Necesitamos cada vez más de emociones fuertes para sobrellevar la vida actual. Elegimos la euforia del éxito, pero si por alguna razón se nos niega, nos amoldamos y jugamos a estar profundamente deprimidos después de una derrota y un par de empates. Es como si las penas también proporcionasen cierta compañía. En un mundo donde el razonamiento perdió la batalla frente a las emociones, si no estás eufórico, y tampoco vagamente deprimido, entonces seguramente estás muerto. Natalia Ginzburg cuenta en Léxico familiar que su madre, en mitad de una tarde terriblemente aburrida, en la que no sabía qué hacer para entretenerse, exclamó: “¡Si por lo menos tuviera una enfermedad bonita!”.

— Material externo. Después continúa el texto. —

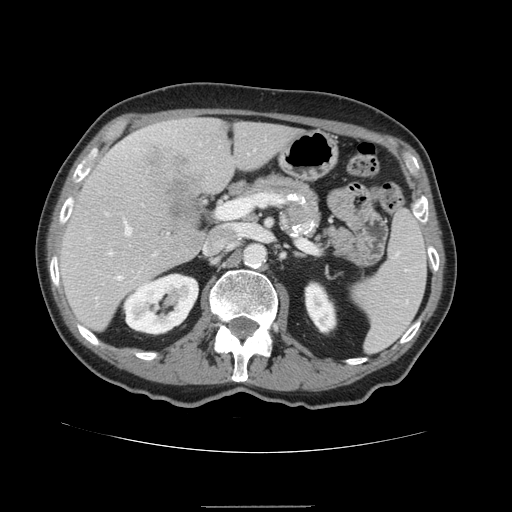
Contrast-enhanced abdominal CT, one axial slice. Slice 84 of 168 in the series (ordered by position). Soft-tissue window (W 400 / L 40 HU). 512 × 512 image matrix. From the clinical record (not read from this slice): patient: male, age 59 years at operation; diagnosis: colorectal cancer liver metastases, imaged before liver resection; multiple liver metastases: no; largest metastasis: 14.5 cm; disease in both lobes: yes.
Annotated regions visible in this slice (outlined manually by an expert reader):
- hepatic veins: bounding box <119,222,132,278> (left, top, right, bottom; pixels)
- liver: <59,118,304,332>
- planned liver remnant (the part of the liver to remain after resection): <59,122,303,332>
- portal vein (with intrahepatic branches): <106,201,240,268>
- liver metastasis: <140,143,207,227>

A nadie le gusta dejarse un puñado de puntos en unos pocos partidos. Son puntos que jamás volverán, como los besos que no se dieron. Pero ya que sucedió lo inesperado, todo lo que rodea a un equipo, menos habitualmente el equipo, se deja llevar por un desánimo artificial, que a veces acaba en un “adiós, mundo cruel” estremecedor. La sobreactuación es una tendencia flamante, lo que lleva a que después de solo siete partidos de liga haya seguidores dispuestos a pensar que casi todo acabó, que las torres cayeron y todo lo que amaban desapareció en los escombros. Es fácil imaginar la desazón del barcelonismo después del empate en Bilbao. No había empezado el derbi, pero a Madrid y Atlético ya les había ido bien. Pero, ohh, también ellos empataron. Son esos días en los que vas tan a la deriva que hasta los milagros se apenan de ti y se ablandan. Resultado de ello, la hecatombe del equipo de Valverde es tal que, después de dilapidar siete puntos de nueve posibles, es líder de la Liga.